That aside, you can handle her, but leave her be for a couple of days. She will want breaks from the babies, so let her out to play every day while you check them over, and handle them. You will need to hold the babies daily, starting from a couple of days old. (leave them before that, just because mom is not used to people)

When you let momma rat out, feed her yoghurt and oatmeal and baby food and things like that. Then sit with her for a while. If you are nice to her she will like you eventually. 

Don't keep her out for more than a half hour until the babies get bigger.


----------



## Mama (Jan 30, 2012)

Thanks guys, I apologize for the lack of structure in my post 

I have her in a large plastic bin with a wire top and paper towels as bedding, she has a nest box and plenty of food and water at all times. I've been giving her yogurt, baby food is a good idea, I don't know why I didn't think of that.

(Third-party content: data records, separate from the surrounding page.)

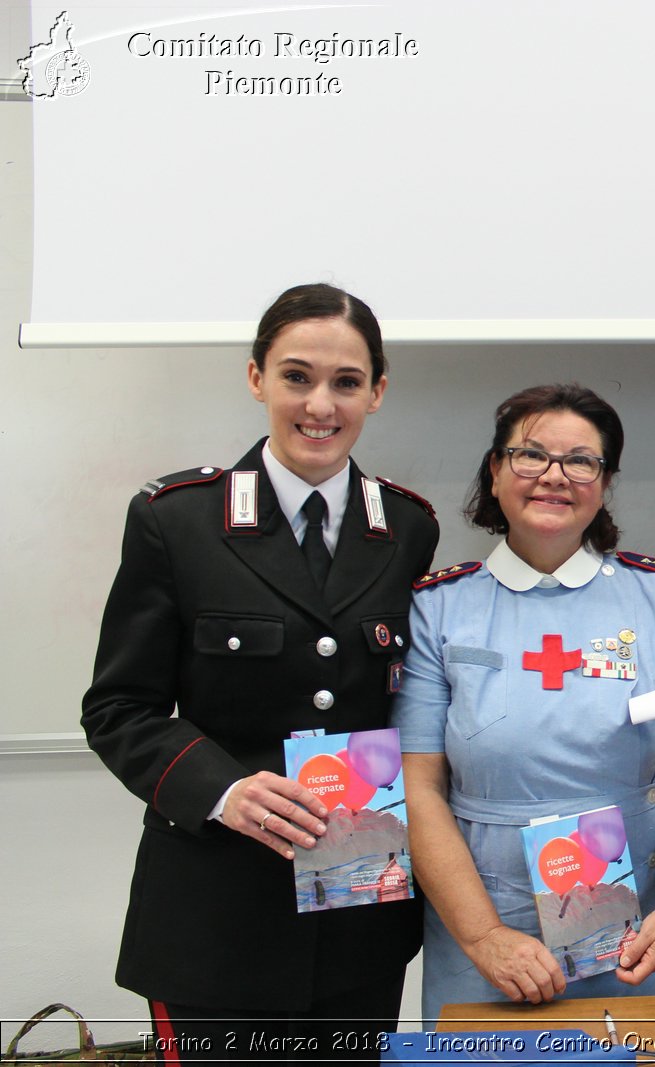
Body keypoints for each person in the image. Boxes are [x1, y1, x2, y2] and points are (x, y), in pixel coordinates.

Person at [81, 283, 438, 1060]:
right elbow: (119, 706)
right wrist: (224, 789)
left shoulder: (407, 528)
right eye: (296, 376)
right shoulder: (176, 519)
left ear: (377, 392)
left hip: (356, 916)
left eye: (346, 382)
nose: (321, 404)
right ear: (256, 378)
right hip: (214, 912)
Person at [394, 384, 655, 1024]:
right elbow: (418, 785)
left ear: (605, 481)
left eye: (580, 460)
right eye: (530, 455)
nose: (554, 476)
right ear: (494, 470)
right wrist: (485, 939)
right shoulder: (439, 606)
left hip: (631, 925)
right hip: (485, 926)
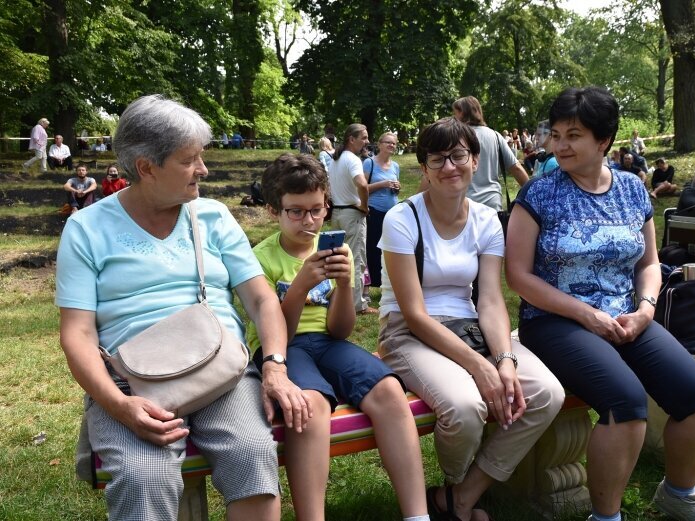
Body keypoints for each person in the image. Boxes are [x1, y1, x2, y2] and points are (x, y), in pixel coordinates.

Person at [56, 95, 293, 520]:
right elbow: (77, 333)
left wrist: (274, 366)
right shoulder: (86, 228)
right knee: (143, 477)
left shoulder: (214, 217)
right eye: (190, 160)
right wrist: (117, 404)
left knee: (254, 454)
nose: (203, 169)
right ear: (146, 167)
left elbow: (260, 299)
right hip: (133, 385)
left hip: (223, 371)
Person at [506, 86, 695, 521]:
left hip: (627, 318)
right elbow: (519, 276)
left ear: (604, 140)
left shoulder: (632, 189)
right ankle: (605, 517)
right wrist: (586, 314)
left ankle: (679, 495)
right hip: (554, 321)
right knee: (625, 402)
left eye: (575, 135)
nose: (560, 145)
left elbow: (649, 262)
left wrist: (645, 309)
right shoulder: (540, 194)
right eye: (557, 134)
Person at [378, 116, 564, 521]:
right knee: (464, 407)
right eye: (437, 159)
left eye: (458, 155)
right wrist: (480, 366)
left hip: (470, 327)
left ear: (475, 160)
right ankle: (455, 484)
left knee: (546, 393)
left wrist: (504, 362)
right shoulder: (402, 219)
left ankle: (460, 496)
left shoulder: (486, 220)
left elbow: (492, 301)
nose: (449, 167)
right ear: (423, 168)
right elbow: (413, 311)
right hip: (409, 332)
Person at [245, 153, 429, 521]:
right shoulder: (260, 259)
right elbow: (279, 332)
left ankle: (417, 515)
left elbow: (341, 330)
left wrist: (345, 285)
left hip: (328, 343)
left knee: (391, 391)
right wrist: (298, 288)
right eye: (295, 211)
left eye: (316, 210)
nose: (308, 221)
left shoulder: (336, 249)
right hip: (281, 348)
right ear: (273, 212)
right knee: (309, 406)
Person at [449, 96, 529, 210]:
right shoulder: (496, 136)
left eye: (455, 113)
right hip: (492, 206)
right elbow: (516, 168)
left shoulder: (454, 138)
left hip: (462, 206)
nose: (453, 117)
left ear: (463, 113)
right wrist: (533, 196)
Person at [329, 123, 376, 314]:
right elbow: (362, 185)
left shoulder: (336, 159)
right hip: (352, 214)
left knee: (339, 259)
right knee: (355, 259)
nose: (367, 141)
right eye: (363, 138)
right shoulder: (353, 160)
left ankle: (339, 300)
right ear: (352, 139)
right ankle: (358, 305)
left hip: (337, 213)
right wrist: (364, 206)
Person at [364, 132, 401, 287]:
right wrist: (383, 184)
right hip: (374, 211)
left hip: (392, 212)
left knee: (390, 247)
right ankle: (374, 281)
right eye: (388, 142)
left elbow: (395, 187)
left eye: (394, 143)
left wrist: (396, 187)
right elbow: (362, 188)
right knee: (373, 247)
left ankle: (388, 279)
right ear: (379, 144)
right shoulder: (369, 163)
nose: (391, 145)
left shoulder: (395, 166)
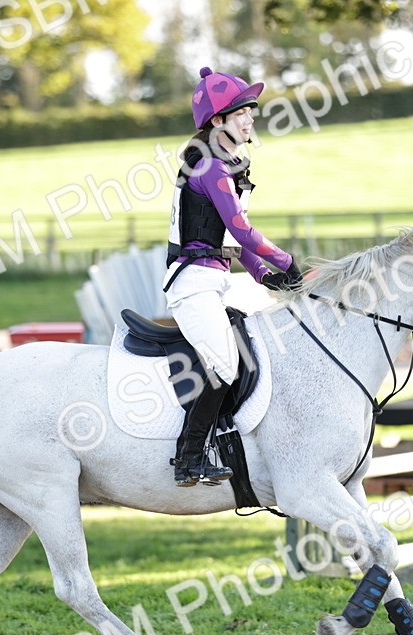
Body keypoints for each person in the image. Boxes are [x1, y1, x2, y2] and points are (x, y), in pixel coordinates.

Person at [164, 66, 302, 487]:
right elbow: (243, 230)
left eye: (252, 112)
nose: (251, 120)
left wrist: (266, 276)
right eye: (243, 112)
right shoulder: (208, 167)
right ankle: (188, 460)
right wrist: (287, 260)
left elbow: (234, 239)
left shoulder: (223, 164)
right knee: (226, 365)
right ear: (217, 120)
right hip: (192, 285)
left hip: (215, 281)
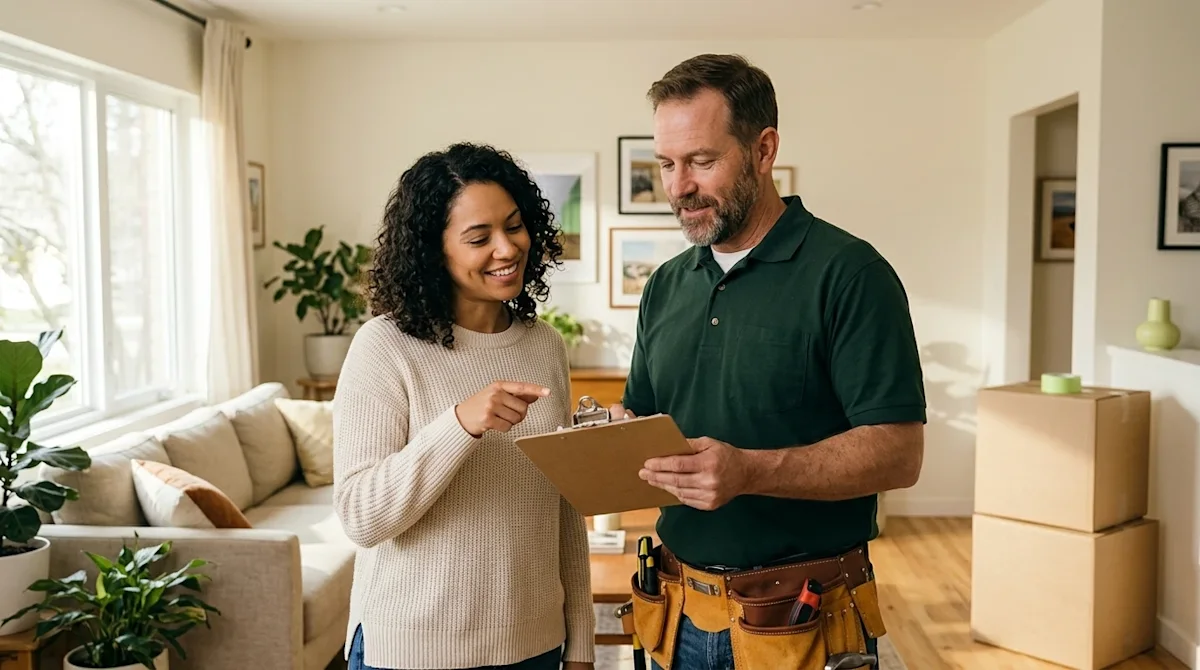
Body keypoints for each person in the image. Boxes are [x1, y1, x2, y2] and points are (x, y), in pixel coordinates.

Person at [611, 54, 926, 670]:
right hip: (677, 609)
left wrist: (749, 471)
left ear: (763, 149)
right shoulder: (666, 285)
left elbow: (899, 452)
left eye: (702, 161)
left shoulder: (851, 275)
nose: (678, 186)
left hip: (802, 620)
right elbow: (647, 423)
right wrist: (615, 435)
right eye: (667, 164)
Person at [332, 142, 596, 670]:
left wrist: (582, 645)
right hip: (411, 652)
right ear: (434, 250)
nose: (507, 248)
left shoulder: (543, 345)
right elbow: (361, 516)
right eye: (479, 238)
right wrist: (458, 425)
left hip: (535, 647)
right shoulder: (384, 345)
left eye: (515, 225)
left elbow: (563, 510)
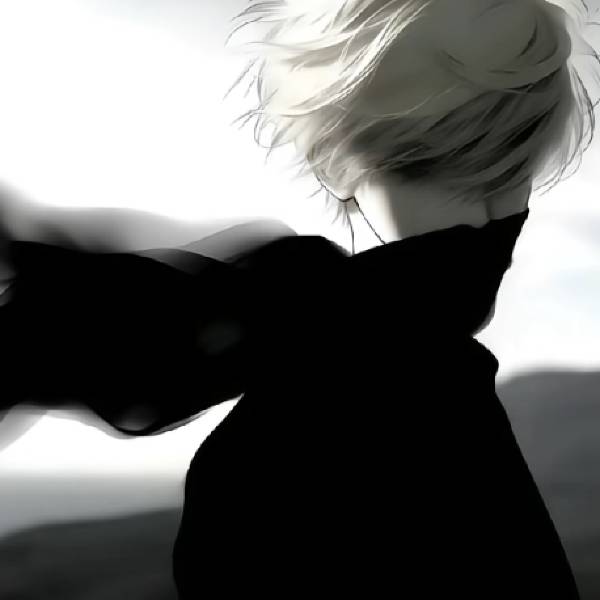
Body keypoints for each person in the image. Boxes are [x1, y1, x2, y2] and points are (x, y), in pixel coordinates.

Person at [1, 0, 599, 596]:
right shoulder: (394, 392)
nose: (490, 212)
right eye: (433, 160)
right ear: (336, 165)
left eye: (512, 158)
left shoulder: (328, 362)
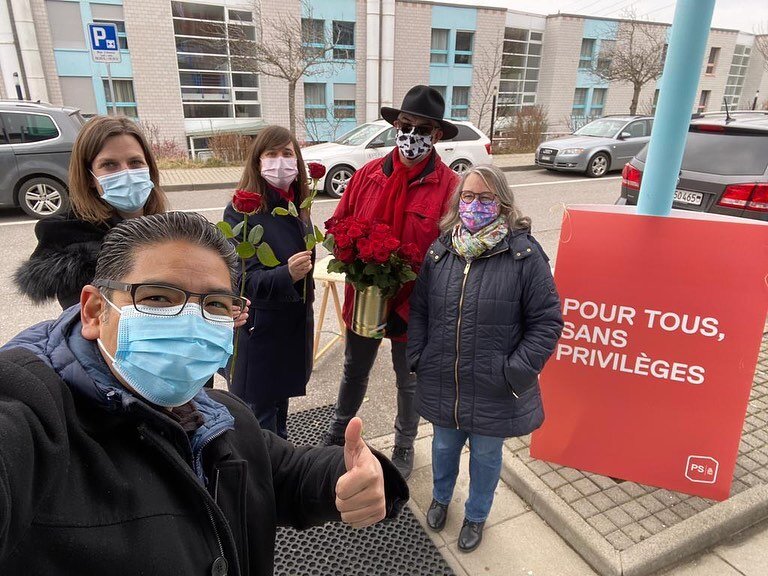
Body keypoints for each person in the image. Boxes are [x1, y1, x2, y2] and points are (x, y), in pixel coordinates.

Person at [0, 211, 408, 576]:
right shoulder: (37, 416)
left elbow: (283, 471)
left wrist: (351, 475)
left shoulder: (220, 414)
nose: (190, 321)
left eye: (214, 304)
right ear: (94, 310)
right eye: (158, 297)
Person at [407, 165, 563, 552]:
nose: (475, 204)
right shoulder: (441, 250)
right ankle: (441, 499)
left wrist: (514, 373)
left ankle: (476, 515)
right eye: (469, 197)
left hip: (494, 386)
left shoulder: (524, 255)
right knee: (442, 449)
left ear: (503, 204)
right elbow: (421, 309)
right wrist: (418, 356)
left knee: (486, 457)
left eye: (486, 198)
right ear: (458, 201)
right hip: (444, 378)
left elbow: (547, 322)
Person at [323, 85, 460, 481]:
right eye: (405, 124)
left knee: (409, 378)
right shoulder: (367, 175)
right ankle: (339, 429)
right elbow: (336, 225)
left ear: (436, 136)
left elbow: (452, 248)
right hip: (366, 296)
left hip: (414, 303)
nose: (411, 135)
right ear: (395, 125)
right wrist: (347, 248)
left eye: (422, 128)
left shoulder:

I have been able to take her out and sit with her on my bed and in the bathtub before, She seems like she's gotten a lot more weary of comming out since she's been getting further along, I'm very gentle when I try to pick her up, but she squeeks and squirms in protest. I haven't been trying to pick her up lately, but I spend a lot of time sitting with the lid off of the bin talking to her and petting her, giving her treats.

I've taken care of baby gerbils and rabbits and their mothers before, I'm fairly confident in my abilities, I've just never had rats before.


----------